** Exercise description **
Give again, unchanged, the line that contains "carried out using" together with every line that follows it until the entries end.
*** Begin section ***
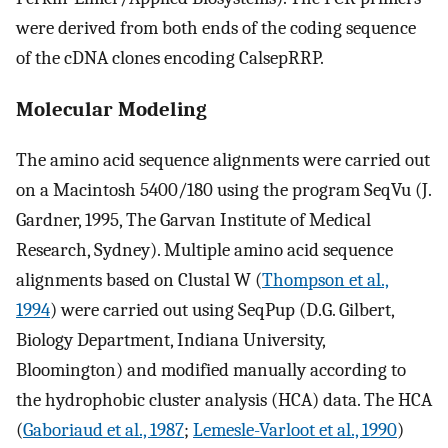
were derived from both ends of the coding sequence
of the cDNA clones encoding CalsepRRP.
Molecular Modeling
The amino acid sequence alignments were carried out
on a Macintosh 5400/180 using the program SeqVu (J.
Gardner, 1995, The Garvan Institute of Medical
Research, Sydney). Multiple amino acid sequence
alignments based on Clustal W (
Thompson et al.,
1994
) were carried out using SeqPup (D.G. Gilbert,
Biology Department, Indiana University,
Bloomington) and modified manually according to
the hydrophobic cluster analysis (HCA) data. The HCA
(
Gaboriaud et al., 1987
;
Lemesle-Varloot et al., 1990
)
*** End section ***
** The answer **
) were carried out using SeqPup (D.G. Gilbert,
Biology Department, Indiana University,
Bloomington) and modified manually according to
the hydrophobic cluster analysis (HCA) data. The HCA
(
Gaboriaud et al., 1987
;
Lemesle-Varloot et al., 1990
)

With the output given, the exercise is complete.